Pflegenotstand: Neue Forderungen nach mehr Personal und Geld
Ändert sich nichts, könnte das Pflegesystem laut Experten zusammenbrechen. Die Träger der Freien Wohlfahrtspflege fordern deshalb nicht nur eine bessere Bezahlung.
Während Experten darüber streiten, ob der Pflegenotstand bevorsteht oder längst eingetreten ist, fordern die Träger der Freien Wohlfahrtspflege in Bayern mehr Personal und bessere Bezahlung von Pflegekräften. Die Stimmen, die für Deutschland, aber auch für den Freistaat einen Zusammenbruch des Systems voraussagen, wenn sich nichts ändert, mehren sich.

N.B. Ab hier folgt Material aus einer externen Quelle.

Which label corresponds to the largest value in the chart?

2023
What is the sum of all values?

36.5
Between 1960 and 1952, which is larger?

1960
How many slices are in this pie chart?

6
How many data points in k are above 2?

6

Das drängendste Problem ist die Unterfinanzierung
"Es droht ein Kollaps in puncto Qualität und Finanzierung", sagte der Landesgeschäftsführer des BRK, Leonhard Stärk, unserer Zeitung. Unterfinanzierung ist für Stärk das drängendste Problem: "Unsere Einrichtungen arbeiten mit einem Personalschlüssel von 1999, die Leistungen für stationäre Pflege sind gar seit 1996 unverändert." Auf der anderen Seite würden die Bewohner der Einrichtungen immer älter, entwickle sich Demenz zu einer "Volkskrankheit". Angesichts der daraus resultierenden Belastung für die Pflegekräfte hält Stärk "Pflegeskandale für vorprogrammiert".
Auch in BRK-Einrichtungen habe es leider in der Vergangenheit Probleme dieser Art gegeben, räumt Stärk ein. Das BRK hat zusammen mit der Arbeiterwohlfahrt, Caritas, Diakonie und weiteren Trägern unter dem Titel "Wert der sozialen Arbeit" Forderungen an die Politik formuliert.

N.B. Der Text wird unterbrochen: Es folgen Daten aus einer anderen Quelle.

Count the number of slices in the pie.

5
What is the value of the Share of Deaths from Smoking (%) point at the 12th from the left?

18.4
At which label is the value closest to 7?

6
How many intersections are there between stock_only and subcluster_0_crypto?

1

Neben dem Ruf nach mehr Geld aus der Pflegeversicherung für pflegebedürftige Menschen, mehr und besser bezahltem Personal sowie der Refinanzierung der Personalkosten über Pflegesätze und Gebühren fordert die Freie Wohlfahrtspflege eine "echte und sofortige" Reform des Pflegebedürftigkeitsbegriffs. Gemeint ist mehr Zeit für Zuwendung, weg von der Abwicklung von "Verrichtungen" im Minutentakt nach der Maxime "satt und sauber".
Sozialministerin Haderthauer: "Ich möchte die Träger unterstützen"

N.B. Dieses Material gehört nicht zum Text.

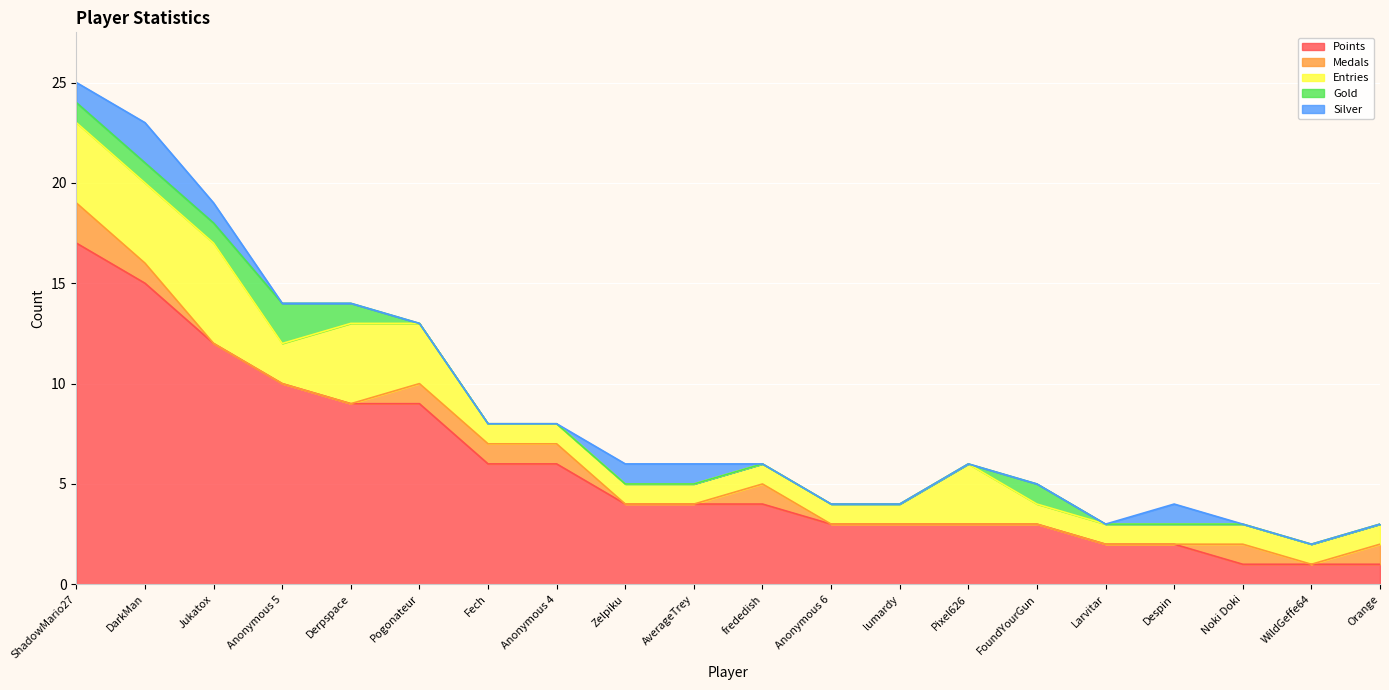

What is the label of the 12th point from the left?

Anonymous 6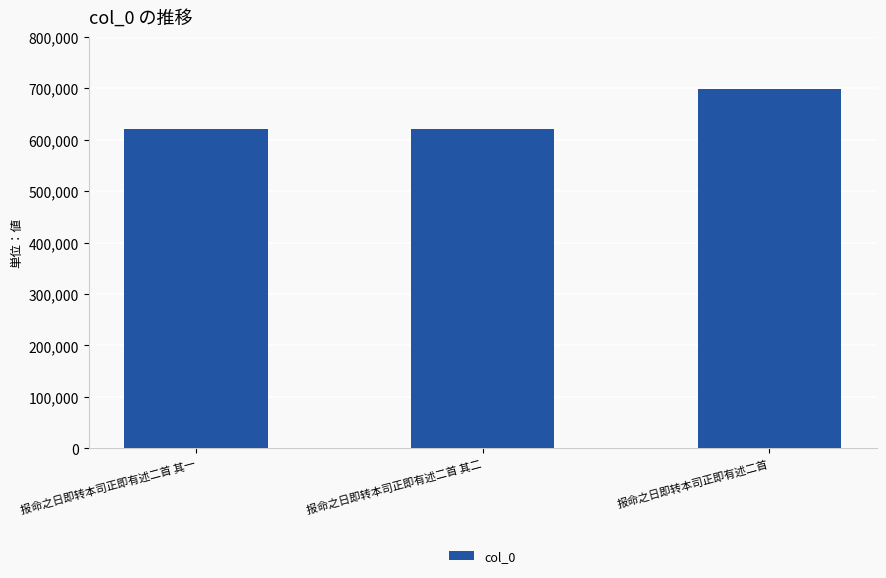

How many data points does each series have?

3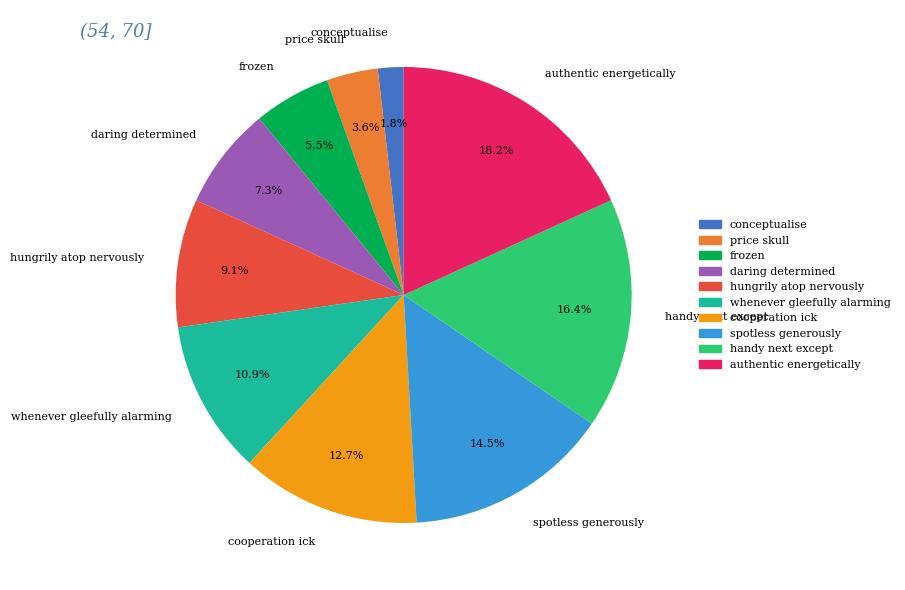

What is the largest slice in the pie chart?

authentic energetically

Bayerns Sozialministerin Christine Haderthauer (CSU) verweist jedoch darauf, dass die Träger Pflegesätze und Personalschlüssel für Bayern nicht mit dem Freistaat, sondern den Kostenträgern, also den Krankenkassen und den Bezirken, aushandeln. Doch auch die Ministerin hat beobachtet, "dass es einigen Trägern offenbar seit einiger Zeit schwerfällt, in den Verhandlungen berechtigte Forderungen durchzusetzen".
Für legitim hält die Ministerin das Ansinnen der Träger der Wohlfahrtspflege, dass die Kostenträger zukünftig bayernweit den Tariflohn anerkennen und refinanzieren. Das gilt auch für die Forderung nach mehr Pflege pro Bedürftigen: "Ich möchte die Träger unterstützen, einen zeitgemäßen Personalschlüssel durchzusetzen", sagte Haderthauer unserer Zeitung. Verhandelt wird im April oder Mai.
100.000 Unterschriften für eine "menschenwürdige Pflege"
Allerdings trauen viele Angehörige von Pflegebedürftigen der Politik nicht mehr zu, das Steuer herumzureißen. Sie schließen sich zusammen. So wie die Initiative "Rosenblätter im Irrgarten", die am Montag im Bundestag fast 100 000 Unterschriften für eine "menschenwürdige Pflege" übergibt.